Cheers! Alcohol Does Not Impact Breast Cancer Survival Rates!
Are you one of those who likes an occasional glass of wine or some other alcohol? Yes? But perhaps now you are unable to indulge in this small pleasure because of the previously held notion that breast cancer survival rates may come down due to alcohol consumption.
As per latest report published in TIME, drinking before and after a breast cancer diagnosis makes no change in a woman’s survival from the cancer. In fact it was seen that alcohol consumption even seemed to improve survival rate. No need to fret! Raise a toast, if you are in the mood, I say.
Polly Newcomb study author and head of the Cancer Prevention Program at Fred Hutchinson Cancer Research Center sharing her views said,
Our findings should be reassuring to women who have breast cancer because their past experience consuming alcohol will not impact their survival after diagnosis. This study also provides additional support for the beneficial effect of moderate alcohol consumption with respect to cardiovascular disease.

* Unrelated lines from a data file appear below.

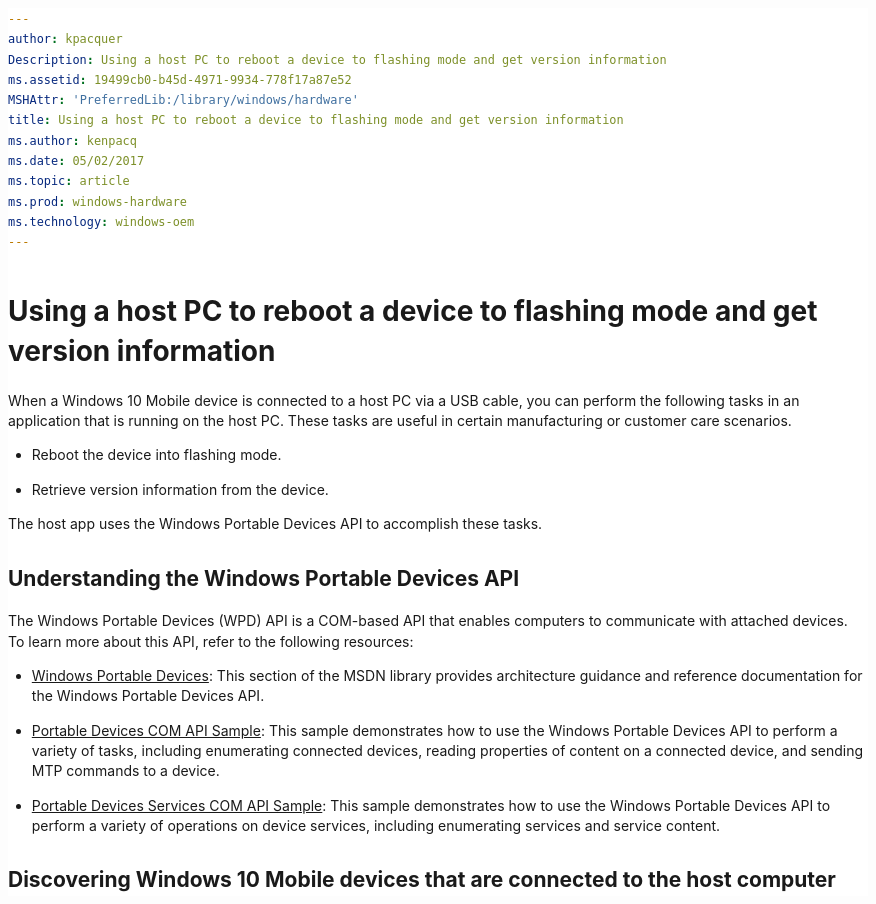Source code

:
 ```yaml
---
author: kpacquer
Description: Using a host PC to reboot a device to flashing mode and get version information
ms.assetid: 19499cb0-b45d-4971-9934-778f17a87e52
MSHAttr: 'PreferredLib:/library/windows/hardware'
title: Using a host PC to reboot a device to flashing mode and get version information
ms.author: kenpacq
ms.date: 05/02/2017
ms.topic: article
ms.prod: windows-hardware
ms.technology: windows-oem
---
```


# Using a host PC to reboot a device to flashing mode and get version information


When a Windows 10 Mobile device is connected to a host PC via a USB cable, you can perform the following tasks in an application that is running on the host PC. These tasks are useful in certain manufacturing or customer care scenarios.

-   Reboot the device into flashing mode.

-   Retrieve version information from the device.

The host app uses the Windows Portable Devices API to accomplish these tasks.

## <span id="Understanding_the_Windows_Portable_Devices_API"></span><span id="understanding_the_windows_portable_devices_api"></span><span id="UNDERSTANDING_THE_WINDOWS_PORTABLE_DEVICES_API"></span>Understanding the Windows Portable Devices API


The Windows Portable Devices (WPD) API is a COM-based API that enables computers to communicate with attached devices. To learn more about this API, refer to the following resources:

-   [Windows Portable Devices](http://msdn.microsoft.com/library/windows/desktop/dd388998.aspx): This section of the MSDN library provides architecture guidance and reference documentation for the Windows Portable Devices API.

-   [Portable Devices COM API Sample](http://code.msdn.microsoft.com/windowsdesktop/Portable-Devices-COM-API-fd4a5f7d): This sample demonstrates how to use the Windows Portable Devices API to perform a variety of tasks, including enumerating connected devices, reading properties of content on a connected device, and sending MTP commands to a device.

-   [Portable Devices Services COM API Sample](http://code.msdn.microsoft.com/windowsdesktop/Portable-Devices-COM-API-b1e2db21): This sample demonstrates how to use the Windows Portable Devices API to perform a variety of operations on device services, including enumerating services and service content.

## <span id="Discovering_Windows_10_Mobile_devices_that_are_connected_to_the_host_computer"></span><span id="discovering_windows_10_mobile_devices_that_are_connected_to_the_host_computer"></span><span id="DISCOVERING_WINDOWS_10_MOBILE_DEVICES_THAT_ARE_CONNECTED_TO_THE_HOST_COMPUTER"></span>Discovering Windows 10 Mobile devices that are connected to the host computer
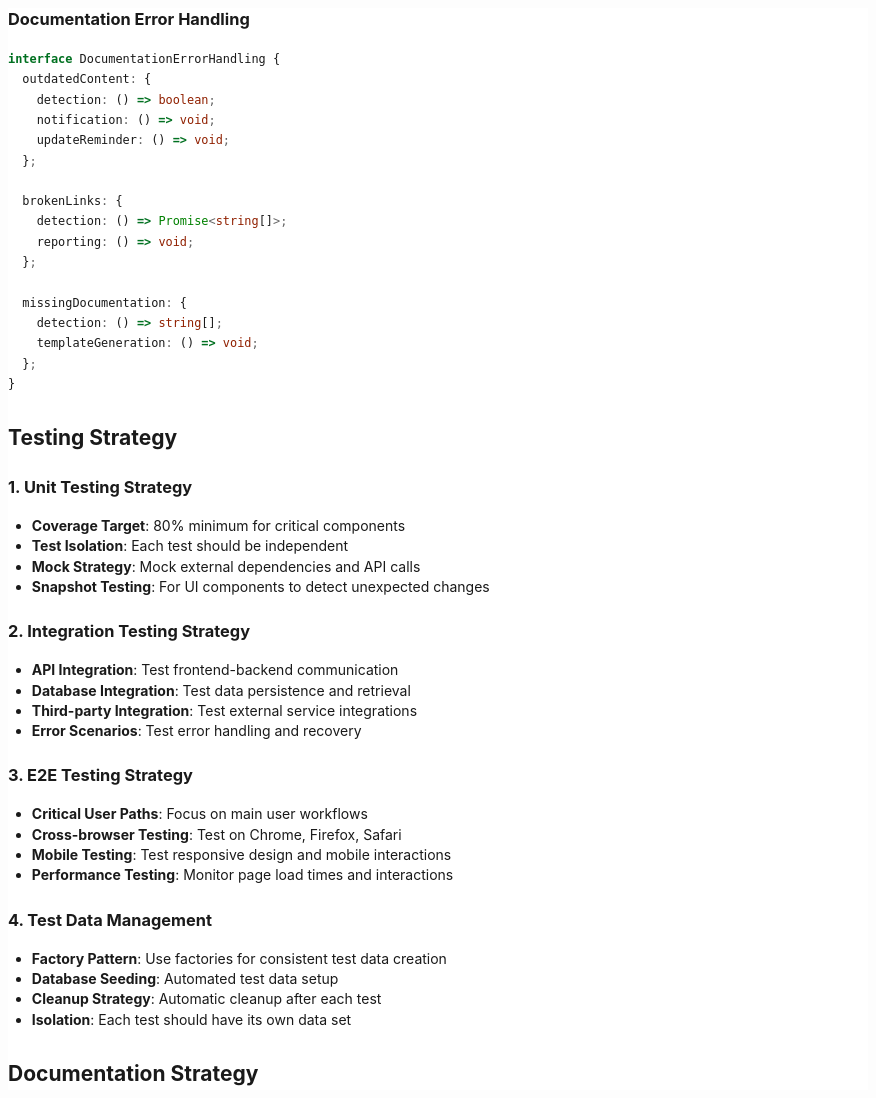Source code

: ### Documentation Error Handling
```typescript
interface DocumentationErrorHandling {
  outdatedContent: {
    detection: () => boolean;
    notification: () => void;
    updateReminder: () => void;
  };
  
  brokenLinks: {
    detection: () => Promise<string[]>;
    reporting: () => void;
  };
  
  missingDocumentation: {
    detection: () => string[];
    templateGeneration: () => void;
  };
}
```

## Testing Strategy

### 1. Unit Testing Strategy
- **Coverage Target**: 80% minimum for critical components
- **Test Isolation**: Each test should be independent
- **Mock Strategy**: Mock external dependencies and API calls
- **Snapshot Testing**: For UI components to detect unexpected changes

### 2. Integration Testing Strategy
- **API Integration**: Test frontend-backend communication
- **Database Integration**: Test data persistence and retrieval
- **Third-party Integration**: Test external service integrations
- **Error Scenarios**: Test error handling and recovery

### 3. E2E Testing Strategy
- **Critical User Paths**: Focus on main user workflows
- **Cross-browser Testing**: Test on Chrome, Firefox, Safari
- **Mobile Testing**: Test responsive design and mobile interactions
- **Performance Testing**: Monitor page load times and interactions

### 4. Test Data Management
- **Factory Pattern**: Use factories for consistent test data creation
- **Database Seeding**: Automated test data setup
- **Cleanup Strategy**: Automatic cleanup after each test
- **Isolation**: Each test should have its own data set

## Documentation Strategy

For the purpose of the study, researchers closely studied 23,000 women for about 11 years. Interestingly the type of alcohol consumed prior to their cancer diagnosis did not in any way impact dying from breast cancer. So though wine, especially red-wine is thought to be beneficial, women who have some other alcohol as their favorite can go ahead and indulge in an occasional glass.
Study authors say,
Our ﬁndings suggest that alcohol consumption, before and after breast cancer diagnosis, is associated with a reduced risk of death from cardiovascular disease. These results are reassuringly concordant with the previously described role for moderate levels of alcohol consumption in improved cardiovascular survival, regardless of breast cancer status.
While this news is great for those who like to have some alcohol, moderation though is the key to good health. Do not over indulge, and binge drink; nothing can be worse for the health than that. And yes, if in doubt of wether alcohol benefits outweighs the risks, then do have a small chat with the health professional to allay your fears.